—Ensuite, madame?
—Au bout de deux ans, dit Sarah sans pouvoir vaincre une légère émotion, le 28 novembre 1827, cette enfant est morte.
—Avant de continuer cet entretien, madame, je vous demanderai quel intérêt vous portez à cette affaire.
—La mère de cette petite fille est... ma sœur, monsieur[39]. J'ai là, pour preuve de ce que j'avance, l'acte de décès de cette pauvre petite, les lettres de la personne qui a pris soin d'elle, l'obligation d'un de vos clients, chez lequel vous aviez placé les cinquante mille écus.
—Voyons ces papiers, madame.
Assez étonnée de ne pas être crue sur parole, Sarah tira d'un portefeuille plusieurs papiers, que le notaire examina soigneusement.
—Eh bien! madame, que désirez-vous? L'acte de décès est parfaitement en règle, et les cinquante mille écus ont été acquis à M. Petit-Jean, mon client, par la mort de l'enfant; c'est une des chances des placements viagers, je l'ai fait observer à la personne qui m'a chargé de cette affaire. Quant aux revenus, ils ont été exactement payés par moi jusqu'à la mort de l'enfant.
—Rien de plus loyal que votre conduite en tout ceci, monsieur, je me plais à le reconnaître.
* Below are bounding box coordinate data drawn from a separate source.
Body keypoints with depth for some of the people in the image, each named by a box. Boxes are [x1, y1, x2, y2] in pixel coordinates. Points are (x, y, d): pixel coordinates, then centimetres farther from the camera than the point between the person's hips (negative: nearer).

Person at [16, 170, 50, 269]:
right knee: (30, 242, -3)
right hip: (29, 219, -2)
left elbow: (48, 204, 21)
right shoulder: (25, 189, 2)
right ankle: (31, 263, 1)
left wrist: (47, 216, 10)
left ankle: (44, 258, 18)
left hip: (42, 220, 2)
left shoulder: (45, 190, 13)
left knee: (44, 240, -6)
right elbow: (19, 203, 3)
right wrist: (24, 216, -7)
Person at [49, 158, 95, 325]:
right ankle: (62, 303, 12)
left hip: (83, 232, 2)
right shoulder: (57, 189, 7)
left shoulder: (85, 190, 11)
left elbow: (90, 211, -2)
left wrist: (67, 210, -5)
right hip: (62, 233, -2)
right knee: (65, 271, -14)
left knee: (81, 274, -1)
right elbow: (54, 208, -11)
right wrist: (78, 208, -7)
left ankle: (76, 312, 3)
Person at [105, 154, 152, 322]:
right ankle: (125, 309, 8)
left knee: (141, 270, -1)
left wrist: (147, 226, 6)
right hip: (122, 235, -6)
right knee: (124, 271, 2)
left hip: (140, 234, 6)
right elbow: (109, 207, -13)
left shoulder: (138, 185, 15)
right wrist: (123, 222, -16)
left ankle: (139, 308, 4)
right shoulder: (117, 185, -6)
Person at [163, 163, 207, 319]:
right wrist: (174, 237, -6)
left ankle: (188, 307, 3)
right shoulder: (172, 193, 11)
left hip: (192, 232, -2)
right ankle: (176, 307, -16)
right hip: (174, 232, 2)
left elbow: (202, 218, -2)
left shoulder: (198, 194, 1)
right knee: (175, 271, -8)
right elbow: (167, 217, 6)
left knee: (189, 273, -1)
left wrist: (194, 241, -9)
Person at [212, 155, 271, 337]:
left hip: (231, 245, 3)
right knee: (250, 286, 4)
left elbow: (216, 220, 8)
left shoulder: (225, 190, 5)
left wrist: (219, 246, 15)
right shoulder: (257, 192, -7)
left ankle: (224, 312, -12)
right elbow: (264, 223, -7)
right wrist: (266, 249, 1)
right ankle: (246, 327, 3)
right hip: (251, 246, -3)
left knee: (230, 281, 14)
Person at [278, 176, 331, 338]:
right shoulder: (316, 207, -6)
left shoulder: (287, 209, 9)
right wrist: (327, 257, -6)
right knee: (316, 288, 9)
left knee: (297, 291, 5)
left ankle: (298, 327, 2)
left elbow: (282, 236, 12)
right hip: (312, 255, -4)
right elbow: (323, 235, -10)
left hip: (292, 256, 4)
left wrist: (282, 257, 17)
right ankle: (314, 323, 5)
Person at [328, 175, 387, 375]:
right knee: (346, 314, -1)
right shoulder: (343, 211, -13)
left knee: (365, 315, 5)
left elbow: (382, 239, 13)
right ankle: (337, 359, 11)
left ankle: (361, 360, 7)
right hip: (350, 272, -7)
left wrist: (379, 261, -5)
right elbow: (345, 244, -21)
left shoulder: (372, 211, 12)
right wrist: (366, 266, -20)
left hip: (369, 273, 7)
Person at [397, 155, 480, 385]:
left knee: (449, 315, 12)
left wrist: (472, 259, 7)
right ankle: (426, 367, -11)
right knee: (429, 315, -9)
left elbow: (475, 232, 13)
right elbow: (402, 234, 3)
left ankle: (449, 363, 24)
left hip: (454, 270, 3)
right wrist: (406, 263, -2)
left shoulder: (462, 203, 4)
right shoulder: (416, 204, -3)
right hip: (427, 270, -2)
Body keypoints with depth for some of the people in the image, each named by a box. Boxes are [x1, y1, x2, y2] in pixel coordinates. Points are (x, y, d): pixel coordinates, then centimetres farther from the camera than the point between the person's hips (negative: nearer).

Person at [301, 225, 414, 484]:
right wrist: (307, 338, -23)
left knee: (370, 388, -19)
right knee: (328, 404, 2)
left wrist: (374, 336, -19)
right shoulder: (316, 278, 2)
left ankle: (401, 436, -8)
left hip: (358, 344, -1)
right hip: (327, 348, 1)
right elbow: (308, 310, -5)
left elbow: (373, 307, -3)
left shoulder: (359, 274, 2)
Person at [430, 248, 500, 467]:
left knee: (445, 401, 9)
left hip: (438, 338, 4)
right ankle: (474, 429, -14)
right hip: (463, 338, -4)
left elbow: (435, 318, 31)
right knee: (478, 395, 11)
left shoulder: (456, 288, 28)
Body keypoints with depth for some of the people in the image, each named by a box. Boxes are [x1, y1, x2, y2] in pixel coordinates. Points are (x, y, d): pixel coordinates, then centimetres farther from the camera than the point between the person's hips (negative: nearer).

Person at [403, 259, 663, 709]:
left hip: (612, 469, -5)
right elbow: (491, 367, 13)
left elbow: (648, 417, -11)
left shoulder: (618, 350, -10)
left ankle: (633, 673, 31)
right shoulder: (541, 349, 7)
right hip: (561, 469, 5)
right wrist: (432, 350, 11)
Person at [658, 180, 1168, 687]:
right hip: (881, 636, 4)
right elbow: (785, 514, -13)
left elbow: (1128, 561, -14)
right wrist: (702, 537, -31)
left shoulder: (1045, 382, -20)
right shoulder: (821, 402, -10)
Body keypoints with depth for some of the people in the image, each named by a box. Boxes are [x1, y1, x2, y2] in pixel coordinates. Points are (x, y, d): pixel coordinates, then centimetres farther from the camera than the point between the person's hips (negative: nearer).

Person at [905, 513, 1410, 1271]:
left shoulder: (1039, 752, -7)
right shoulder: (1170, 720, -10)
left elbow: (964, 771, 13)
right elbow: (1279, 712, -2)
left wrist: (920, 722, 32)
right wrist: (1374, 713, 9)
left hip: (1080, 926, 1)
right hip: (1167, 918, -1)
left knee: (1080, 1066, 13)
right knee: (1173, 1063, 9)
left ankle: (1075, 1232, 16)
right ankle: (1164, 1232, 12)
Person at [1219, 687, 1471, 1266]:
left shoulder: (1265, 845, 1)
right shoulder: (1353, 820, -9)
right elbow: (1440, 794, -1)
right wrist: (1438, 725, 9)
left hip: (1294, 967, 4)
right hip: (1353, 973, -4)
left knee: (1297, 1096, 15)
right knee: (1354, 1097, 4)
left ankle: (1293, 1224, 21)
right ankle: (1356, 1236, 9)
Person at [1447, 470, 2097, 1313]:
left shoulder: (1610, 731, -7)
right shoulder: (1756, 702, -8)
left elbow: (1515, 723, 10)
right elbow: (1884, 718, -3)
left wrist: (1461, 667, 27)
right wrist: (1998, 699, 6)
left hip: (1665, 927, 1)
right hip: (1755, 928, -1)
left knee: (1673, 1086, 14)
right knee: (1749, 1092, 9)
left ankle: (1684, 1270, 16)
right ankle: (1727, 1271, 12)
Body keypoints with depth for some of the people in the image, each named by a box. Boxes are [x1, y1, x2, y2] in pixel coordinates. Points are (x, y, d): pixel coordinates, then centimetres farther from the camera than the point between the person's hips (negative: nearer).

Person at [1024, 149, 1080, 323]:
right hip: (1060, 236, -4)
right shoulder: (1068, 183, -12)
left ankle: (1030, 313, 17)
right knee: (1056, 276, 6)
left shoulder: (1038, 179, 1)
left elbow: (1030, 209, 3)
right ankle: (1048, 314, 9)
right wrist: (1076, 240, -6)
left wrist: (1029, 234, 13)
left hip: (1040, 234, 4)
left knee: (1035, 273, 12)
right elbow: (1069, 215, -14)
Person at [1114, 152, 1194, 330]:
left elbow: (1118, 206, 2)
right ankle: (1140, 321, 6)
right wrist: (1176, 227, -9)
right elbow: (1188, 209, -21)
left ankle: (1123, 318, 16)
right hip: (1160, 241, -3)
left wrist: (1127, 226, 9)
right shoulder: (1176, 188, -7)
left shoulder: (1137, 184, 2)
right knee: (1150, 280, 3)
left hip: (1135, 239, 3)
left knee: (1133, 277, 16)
La femme à qui l'enfant a été confiée a eu aussi des droits à notre gratitude, elle a eu les plus grands soins de ma pauvre petite nièce.
—Cela est vrai, madame; j'ai même été si satisfait de la conduite de cette femme que, la voyant sans place après la mort de cette enfant, je l'ai prise à mon service, et depuis ce temps elle y est encore.
—Mme Séraphin est à votre service, monsieur?